The longest rally in professional tennis occurred during the 1984 Virginia Slims tournament between the tennis players Vicki Nelson and Jean Hepner. During a tiebreaker, the two women hit 643 shots over 29 minutes.
The longest amateur rally took place on June 11, 2017, between Simone Frediani and Daniele Pecci. There were 51,283 strokes via the rally, and each wore backpacks with water to stay hydrated during the match. The total time of this amateur rally was 12 hours and 37 minutes between the two players and is now in the Guinness Book of World Records.
Finally, not the longest rally in history, but fans love watching two of the best players go back and forth during a tennis match. In the U.S. Open 2013, Rafael Nadal and Novak Djokovic had a 55-shot rally against each other. Nadal eventually won the title, but fans remember the epic back and forth between two of the best players in the world competing for that point.
What are Some Tips to Win the Rally in Tennis?
A beginner enduring a rally can be something out of their league as they may not know how to position themselves to return a shot. In addition, they do not know how to produce shots to catch their opponent off balance or how to slide on a tennis court. Although at times hard to teach, there are a few tips that can help a player’s odds of winning a rally.
The first tip is on your end, and that is not to commit any unforced errors. You want to be aware of your positioning on the court and stay in control of your footwork. The ultimate goal is to force your opponent to make a mistake, not to make a mistake yourself with the other player doing nothing to cause it.
The next tip is to be ready to run down balls. The longest tennis rally in history lasted for 29 minutes, and they did not spend that time standing in one sole position returning shots. The very nature of a tennis game is to run back and forth, swinging your racquets through the air, bearing balls produced at 30+mph. In pro tennis, you need to train hard on your endurance to keep up with the back and forth and learn how to angle yourself to get the best topspin on your ball as you try to catch your opponent off balance and score the point.

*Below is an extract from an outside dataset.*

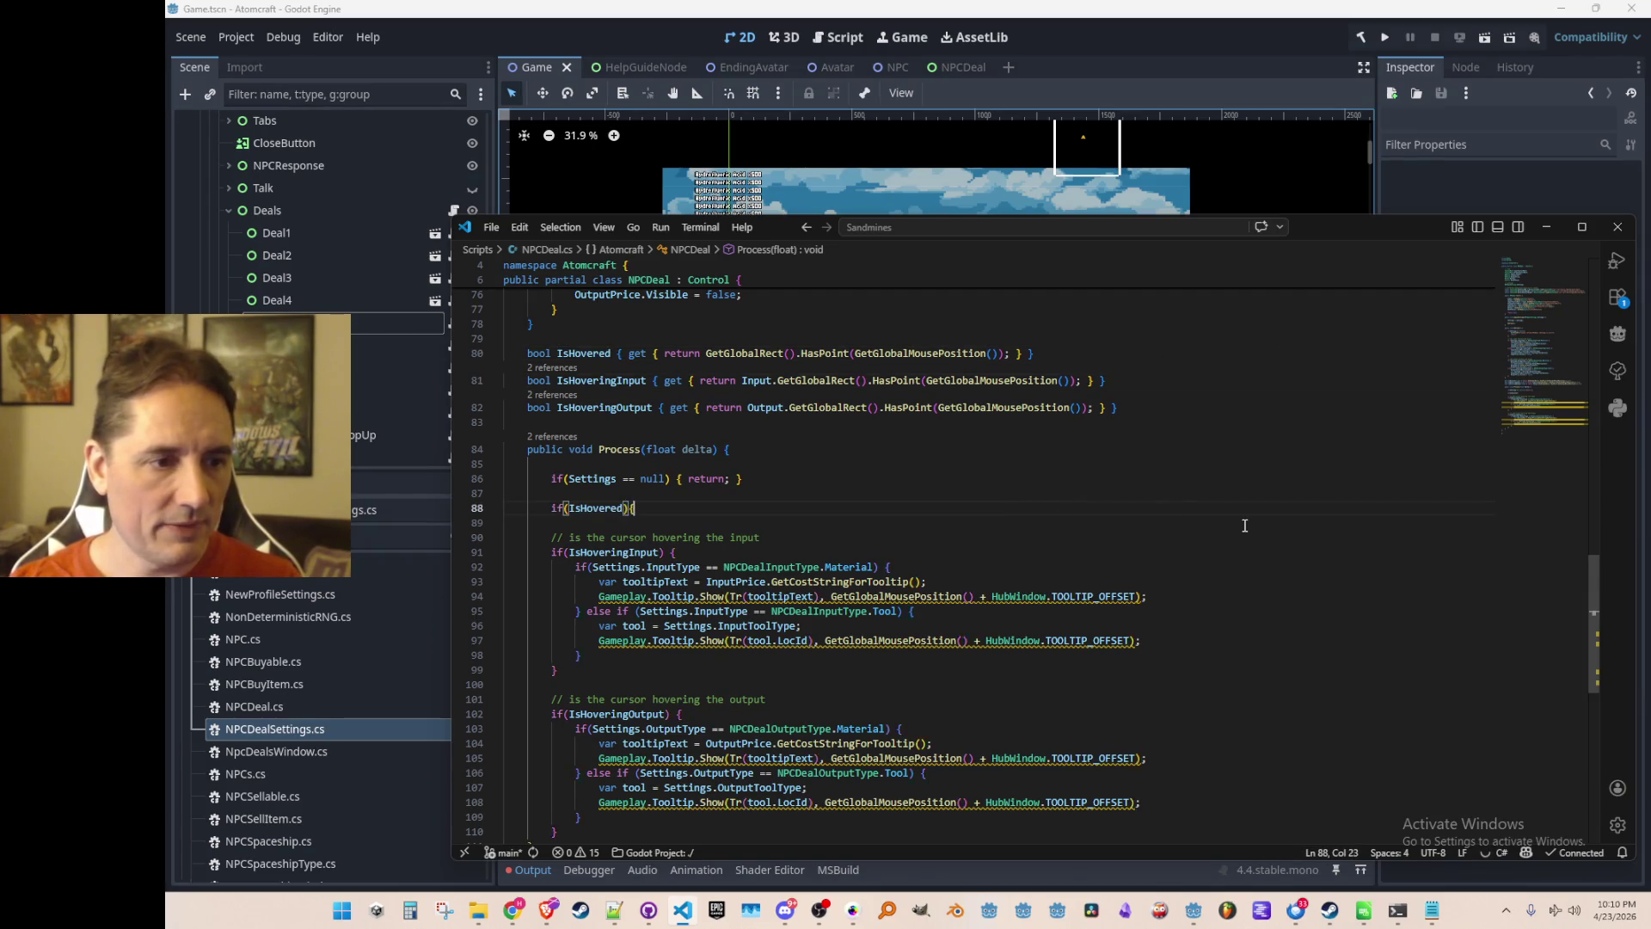
pyautogui.press('Return')
pyautogui.press('Return')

Conclusion: What is a Rally in Tennis?
Tennis rallies are fun but mainly for the fans, not the players. As mentioned in the section prior, a rally takes a considerable amount of endurance and mental fortitude. To return a ball cross-court repeatedly with no end in sight is difficult for anyone but can be done.
Some of the best tennis players spend hours of training sessions doing nothing but rallies to perfect this skill set. Not only for the possibility of enduring a long rally during a match but also because it’s good practice for approaching a tennis match in general. Some of the best tennis players know how to handle a rally and understand what they need to do to put an end to them as quickly as possible. Many players aim to avoid rallies by winning the point of the serve.
Nonetheless, it’s a fun time to watch from the fans’ perspective. Not only is it fun to watch, but the current World Record for a rally is 12 hours and 37 minutes made up of amateur players. If you and your friend can practice and perfect the rally, you might be able to set the new world record yourself!